# Barbie Dolls, Newest Edition:



## HiDesertHal (Jun 13, 2017)

The latest Barbie Doll is called "The Divorced Barbie".

She comes with all of Ken's posessions.

HDH


----------



## User2017 (Jun 13, 2017)

read this recently:

One day a father gets out of work and on his way home he suddenly remembers that it's his daughter's birthday. He pulls over to a Toy Shop and asks the sales person, 'How much for one of those Barbie's in the display window?' The salesperson answers, 'Which one do you mean, Sir? We have: Work Out Barbie for $19.95, Shopping Barbie for $19.95, Beach Barbie for $19.95, Disco Barbie for $19.95, Ballerina Barbie for $19.95, Astronaut Barbie for $19.95, Skater Barbie for $19.95, and Divorced Barbie for $265.95'. 

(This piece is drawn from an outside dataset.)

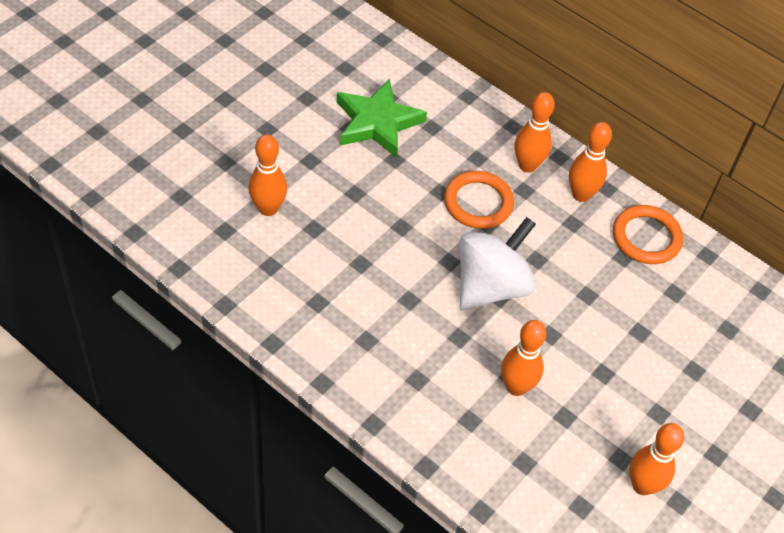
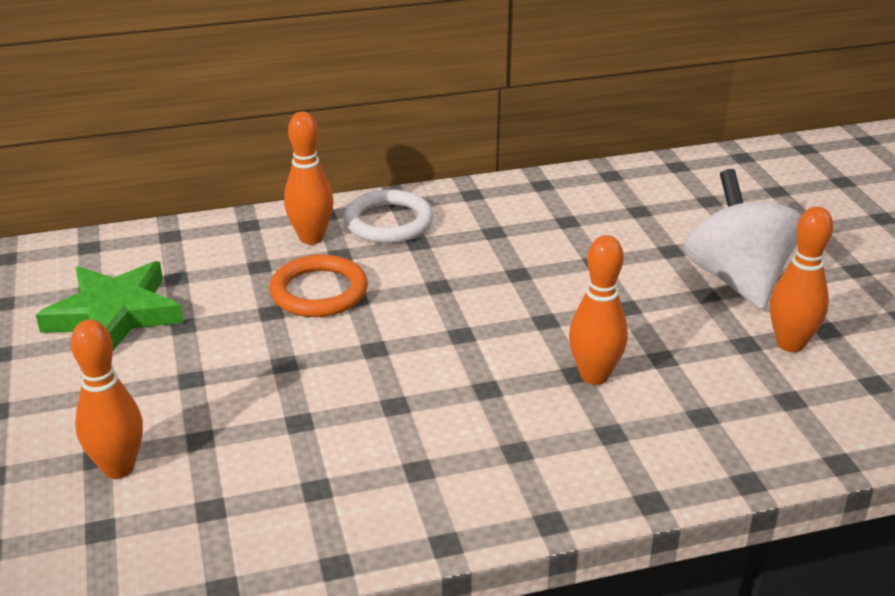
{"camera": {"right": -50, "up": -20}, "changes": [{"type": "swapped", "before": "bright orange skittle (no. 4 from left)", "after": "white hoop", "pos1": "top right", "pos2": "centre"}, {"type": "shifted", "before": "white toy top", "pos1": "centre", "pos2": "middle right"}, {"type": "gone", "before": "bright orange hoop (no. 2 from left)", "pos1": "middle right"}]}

The amazed father asks: 'It's what?! Why is the Divorced Barbie $265.95 and the others only $19.95?' 

The annoyed salesperson rolls her eyes, sighs, and answers: 'Sir..., Divorced Barbie comes with: Ken's Car, Ken's House, Ken's Boat, Ken's Furniture, Ken's Computer, one of Ken's Friends, and a key chain made with Ken's balls.






:lofl:


----------



## ProsperosDaughter (Jan 26, 2018)

I know this is an old thread but it is very funny!


----------